Anyone recognize this kind of wood. It's not critical, I'm just curious. The sticker on the underside said Made in India.


----------



## Everend (Mar 15, 2013)

And I answered my own question, 'sheesham wood'. After posting I noticed the sticker had a sku Google turned up this page. http://www.westelm.com/m/products/raw-edge-media-console-g448/


----------



## DaninVan (Jan 1, 2012)

Never heard of it before. Looks sort of like Arbutus, with the wide variation in colouring, and wild grain pattern.


----------



## Herb Stoops (Aug 28, 2012)

DaninVan said:


> Never heard of it before. Looks sort of like Arbutus, with the wide variation in colouring, and wild grain pattern.


Might check out the "Olivewood"
Herb


----------



## JOAT (Apr 9, 2010)

If it was free wood, then it is popular. Free wood is always popular.


----------



## DaninVan (Jan 1, 2012)

*Holy Hanna!*



Herb Stoops said:


> Might check out the "Olivewood"
> Herb


Wow!!!
https://www.google.ca/search?q=oliv...uVuMXRAhVR-2MKHaeYCYcQsAQITQ&biw=1120&bih=538
Now _that's_ wild grain...


----------



## Herb Stoops (Aug 28, 2012)

DaninVan said:


> Wow!!!
> https://www.google.ca/search?q=oliv...uVuMXRAhVR-2MKHaeYCYcQsAQITQ&biw=1120&bih=538
> Now _that's_ wild grain...


There is some purty stuff there. Looks a lot like the previous picture.
Herb


----------



## cavalier19 (Aug 3, 2015)

Shisham wood is quite popular in India for making furniture. It is found predominantly in the Northern plains of India. However, what you see in the pic is a cheap piece of Shisham. Normally only the dark heartwood is used for making furniture. Olivewood is quite different.

Shisham- Dalbergia sissoo, known commonly as North Indian Rosewood, is a slow-growing, hardy deciduous rosewood tree native to the Indian Subcontinent and Southern Iran. Wikipedia


----------



## JFPNCM (Dec 13, 2009)

The attached shows the corner post of the kitchen table that SWMBO picked out recently. Shishma does indeed make for a beautiful piece of furniture. The table is 40" x 72" and the cost was nominal compared to similar quality tables. 

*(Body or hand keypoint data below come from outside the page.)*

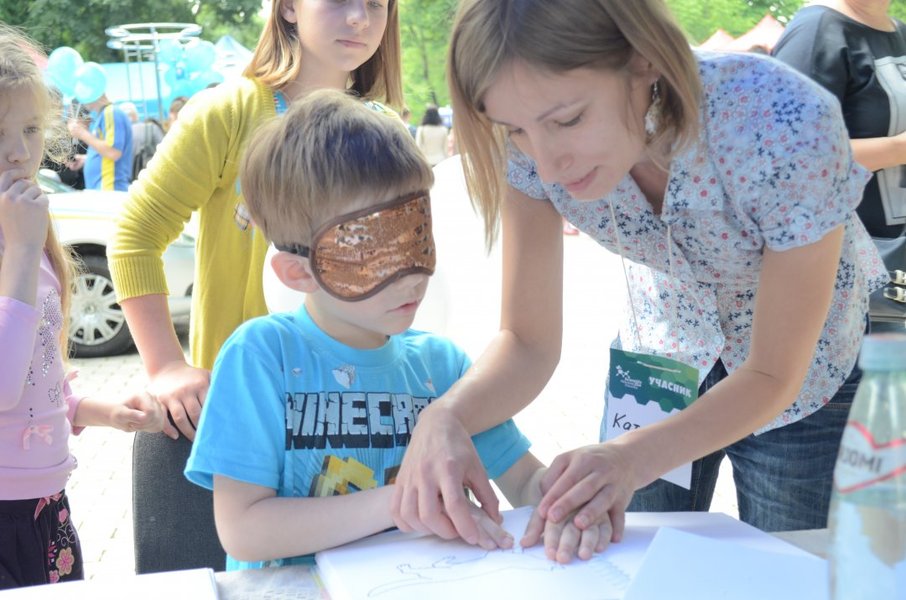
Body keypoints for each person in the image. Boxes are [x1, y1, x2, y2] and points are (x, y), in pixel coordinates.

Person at [389, 0, 889, 562]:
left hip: (806, 376)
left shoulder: (782, 119)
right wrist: (447, 416)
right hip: (662, 352)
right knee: (625, 561)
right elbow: (527, 342)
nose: (547, 167)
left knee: (785, 566)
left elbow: (774, 373)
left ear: (643, 60)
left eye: (568, 120)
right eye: (516, 131)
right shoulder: (528, 150)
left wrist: (630, 458)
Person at [184, 90, 609, 569]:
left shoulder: (443, 369)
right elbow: (243, 530)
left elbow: (525, 482)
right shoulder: (261, 358)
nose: (410, 276)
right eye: (371, 251)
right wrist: (402, 502)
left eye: (415, 236)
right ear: (299, 272)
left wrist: (569, 502)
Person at [108, 0, 405, 574]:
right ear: (288, 7)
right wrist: (166, 366)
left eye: (377, 3)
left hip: (363, 420)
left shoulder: (387, 129)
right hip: (244, 428)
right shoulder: (227, 112)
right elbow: (135, 235)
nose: (360, 18)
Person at [0, 25, 165, 589]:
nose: (18, 151)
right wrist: (22, 251)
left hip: (46, 502)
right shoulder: (22, 243)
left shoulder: (28, 237)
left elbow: (38, 374)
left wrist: (101, 410)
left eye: (29, 129)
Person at [772, 0, 906, 321]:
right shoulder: (816, 30)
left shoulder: (898, 31)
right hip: (849, 276)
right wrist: (897, 149)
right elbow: (785, 156)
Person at [66, 90, 133, 192]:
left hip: (109, 187)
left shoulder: (111, 112)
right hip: (104, 187)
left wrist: (82, 133)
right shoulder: (105, 114)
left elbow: (113, 152)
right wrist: (86, 159)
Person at [119, 102, 164, 182]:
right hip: (154, 178)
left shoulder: (119, 137)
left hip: (129, 183)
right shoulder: (152, 128)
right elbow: (165, 151)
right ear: (136, 116)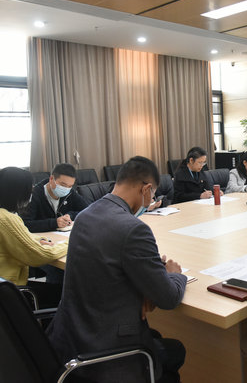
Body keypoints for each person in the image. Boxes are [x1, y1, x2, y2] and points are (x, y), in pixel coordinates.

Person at [46, 157, 187, 382]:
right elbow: (169, 298)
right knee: (176, 349)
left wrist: (147, 276)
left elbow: (105, 269)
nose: (151, 200)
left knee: (156, 335)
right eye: (152, 195)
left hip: (70, 340)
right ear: (146, 189)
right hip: (105, 354)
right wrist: (175, 275)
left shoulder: (84, 216)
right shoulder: (134, 229)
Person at [0, 167, 68, 307]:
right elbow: (41, 255)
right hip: (9, 293)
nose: (31, 193)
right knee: (64, 294)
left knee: (56, 279)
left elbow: (22, 236)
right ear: (18, 192)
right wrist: (68, 244)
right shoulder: (6, 220)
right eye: (29, 190)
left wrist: (40, 240)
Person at [21, 163, 89, 232]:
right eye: (63, 185)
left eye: (70, 186)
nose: (66, 189)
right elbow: (25, 224)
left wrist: (70, 215)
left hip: (62, 235)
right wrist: (54, 223)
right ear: (51, 179)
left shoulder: (70, 192)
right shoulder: (34, 194)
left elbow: (88, 210)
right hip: (42, 236)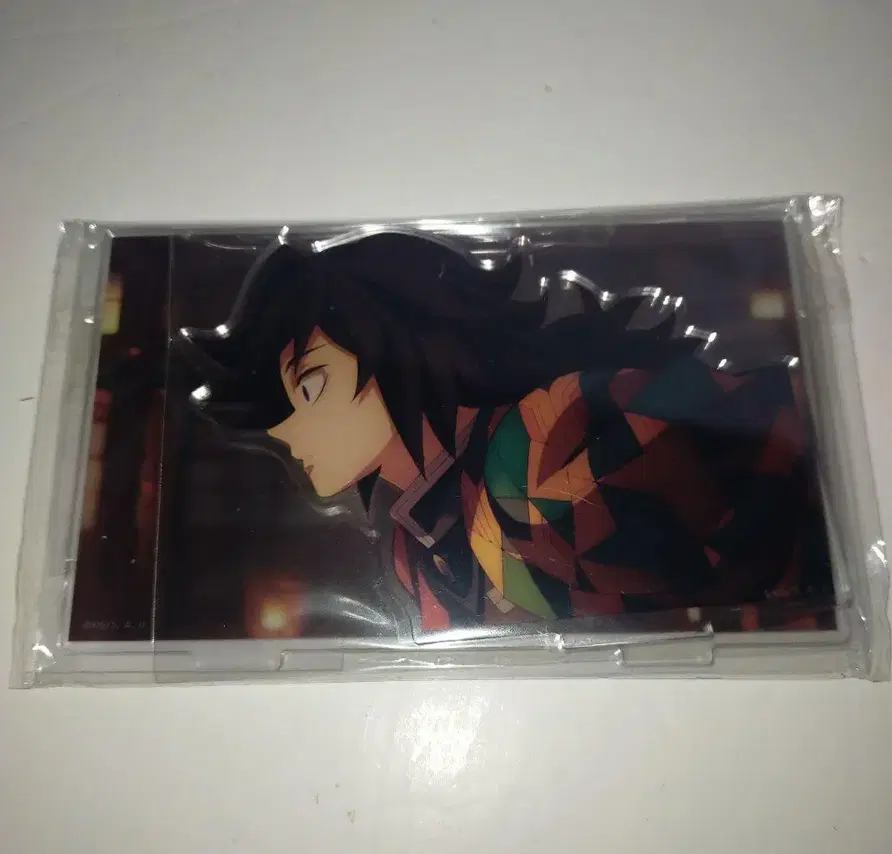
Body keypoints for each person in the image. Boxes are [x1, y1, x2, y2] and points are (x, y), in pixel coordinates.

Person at [181, 230, 833, 635]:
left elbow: (758, 550)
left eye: (311, 386)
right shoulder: (421, 552)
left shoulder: (541, 456)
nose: (290, 428)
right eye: (283, 404)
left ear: (401, 343)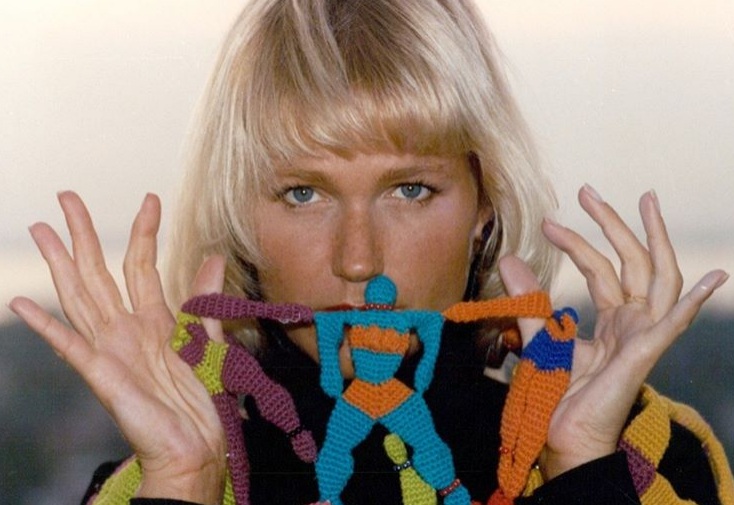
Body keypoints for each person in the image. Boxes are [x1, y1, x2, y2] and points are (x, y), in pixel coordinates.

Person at [8, 0, 733, 504]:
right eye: (303, 194)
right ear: (238, 219)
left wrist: (583, 475)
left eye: (410, 190)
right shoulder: (152, 485)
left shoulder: (646, 458)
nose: (358, 260)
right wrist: (182, 483)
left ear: (485, 206)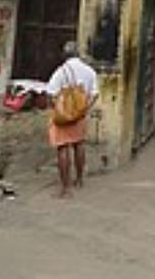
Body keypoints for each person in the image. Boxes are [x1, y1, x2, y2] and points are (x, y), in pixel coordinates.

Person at [44, 41, 99, 199]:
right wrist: (84, 110)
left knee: (63, 148)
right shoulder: (89, 71)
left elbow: (50, 93)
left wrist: (57, 109)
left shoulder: (61, 72)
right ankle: (80, 179)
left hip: (63, 116)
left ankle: (65, 188)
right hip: (80, 114)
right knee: (79, 145)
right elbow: (95, 93)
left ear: (65, 55)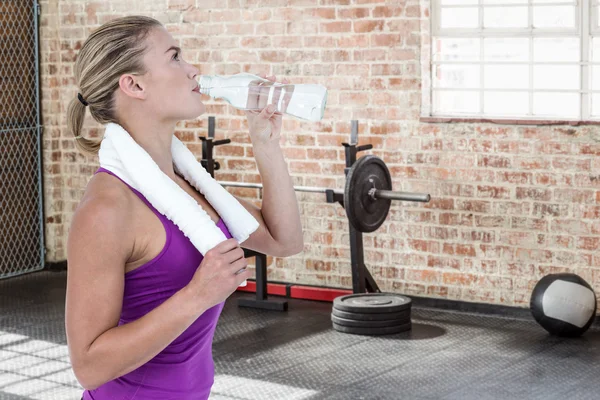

Apology for the side view.


----------



## cavalier19 (Aug 3, 2015)

*Shisham Furniture*

This is what Shisham furniture looks like after polishing.It has a very rich reddish brown look


----------



## DaninVan (Jan 1, 2012)

Cavalier; does the colour tend to change with age and exposure to daylight?


----------



## Everend (Mar 15, 2013)

Those look good. I like that look.


----------



## cavalier19 (Aug 3, 2015)

Hi Dan,
No, the color does not change or fade. I have Shisham furniture which is more than 25 years old & still retains its rich brown color.
It was used a lot for farm implements too in the past. It is very strong & hardy. In the recent years cutting of trees has become heavily restricted by new environment laws. This has resulted in its becoming very expensive.


----------



## Everend (Mar 15, 2013)

Before and after


----------



## cavalier19 (Aug 3, 2015)

That looks real neat. Great work


----------